Total permintaan anggaran untuk tahun fiskal 2027 diperkirakan akan melampaui 130 triliun yen, menandai rekor tertinggi selama empat tahun berturut-turut. Dalam sebuah wawancara dengan surat kabar Yomiuri, Takaichi merujuk pada pengelolaan anggaran tahun fiskal 2025, di mana kenaikan penerimaan pajak berhasil menutupi sebagian kebutuhan belanja tambahan sehingga penerbitan obligasi baru dapat dipertahankan di kisaran 40 triliun yen.
“Kami akan melanjutkan pendekatan yang sama ke depan,” ujar Takaichi, seperti dikutip Reuters pada Jumat (28/08/2026). Target penerbitan obligasi tahun fiskal 2027 ini tercatat lebih tinggi dibandingkan dengan rencana utang baru sebesar 32,7 triliun yen dalam anggaran tahun fiskal 2026.
Kepala Ekonom Daiwa Securities, Toru Suehiro, menilai target tersebut dapat diinterpretasikan sebagai kebijakan fiskal yang lebih ekspansif. “Jika Perdana Menteri Takaichi mengacu pada penerbitan obligasi baru sekitar 40,3 triliun yen setelah anggaran tahun fiskal 2025, target tersebut dapat dipandang agak ekspansif,” kata Suehiro dalam laporannya.

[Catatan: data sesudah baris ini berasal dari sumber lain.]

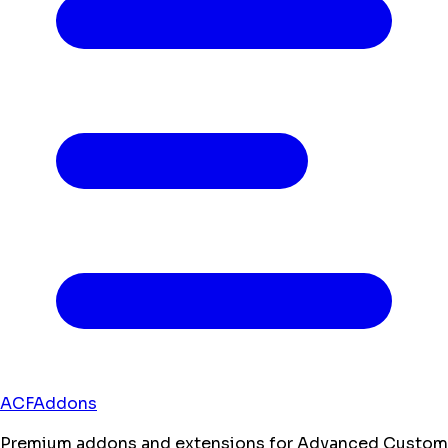
ACFAddons
Premium addons and extensions for Advanced Custom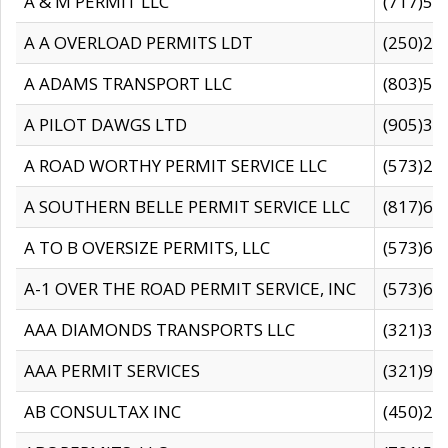
A & M PERMIT LLC
(717)57
A A OVERLOAD PERMITS LDT
(250)27
A ADAMS TRANSPORT LLC
(803)50
A PILOT DAWGS LTD
(905)30
A ROAD WORTHY PERMIT SERVICE LLC
(573)29
A SOUTHERN BELLE PERMIT SERVICE LLC
(817)60
A TO B OVERSIZE PERMITS, LLC
(573)69
A-1 OVER THE ROAD PERMIT SERVICE, INC
(573)65
AAA DIAMONDS TRANSPORTS LLC
(321)31
AAA PERMIT SERVICES
(321)96
AB CONSULTAX INC
(450)24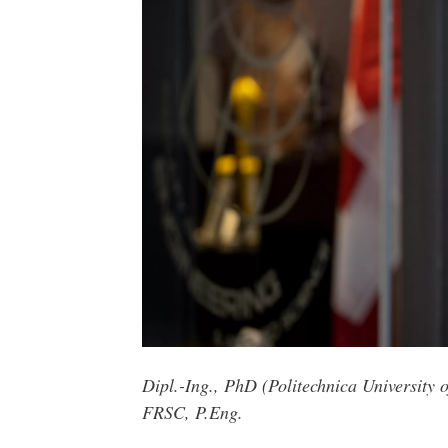
Dipl.-Ing., PhD (Politechnica Universit
FRSC, P.Eng.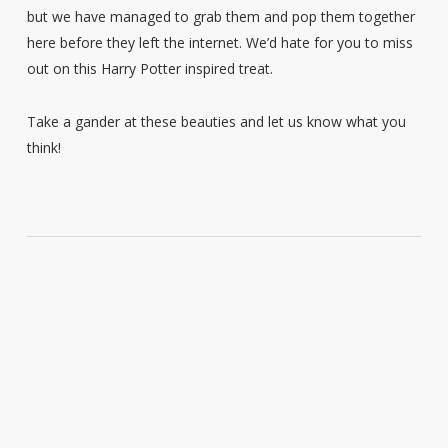
but we have managed to grab them and pop them together
here before they left the internet. We’d hate for you to miss
out on this Harry Potter inspired treat.
Take a gander at these beauties and let us know what you
think!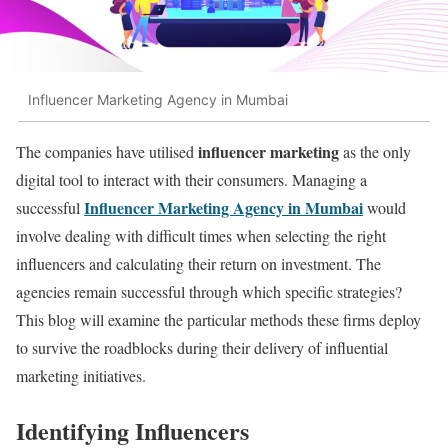
Influencer Marketing Agency in Mumbai
influencer marketing
The companies have utilised
as the only
digital tool to interact with their consumers. Managing a
Influencer Marketing Agency in Mumbai
successful
would
involve dealing with difficult times when selecting the right
influencers and calculating their return on investment. The
agencies remain successful through which specific strategies?
This blog will examine the particular methods these firms deploy
to survive the roadblocks during their delivery of influential
marketing initiatives.
Identifying Influencers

Pemerintahan Takaichi berencana memasukkan sejumlah pengeluaran ke dalam anggaran awal. Kebiasaan ini, yang dalam beberapa tahun terakhir sering dibiayai melalui anggaran tambahan, dapat meningkatkan nilai belanja dalam anggaran awal. Meskipun demikian, pemerintah tetap berupaya menjaga penerbitan obligasi di sekitar batas yang telah ditetapkan.
Lebih lanjut, Takaichi membuka kemungkinan penggunaan cadangan devisa untuk membiayai rencana pemangkasan pajak konsumsi atas bahan makanan. Jepang tercatat memiliki cadangan devisa senilai sekitar US$1,3 triliun, yang selama ini juga disiapkan untuk intervensi di pasar valuta asing demi menjaga stabilitas nilai tukar yen.
Pemangkasan pajak makanan merupakan salah satu kebijakan utama Takaichi untuk mengurangi beban rumah tangga akibat kenaikan biaya hidup. Namun, kebijakan ini diperkirakan akan mengurangi penerimaan negara sekitar 5 triliun yen setiap tahunnya. Pemerintah kini menghadapi tekanan untuk menjelaskan sumber dana pengganti agar pemotongan pajak tersebut tidak semakin memperbesar beban fiskal negara.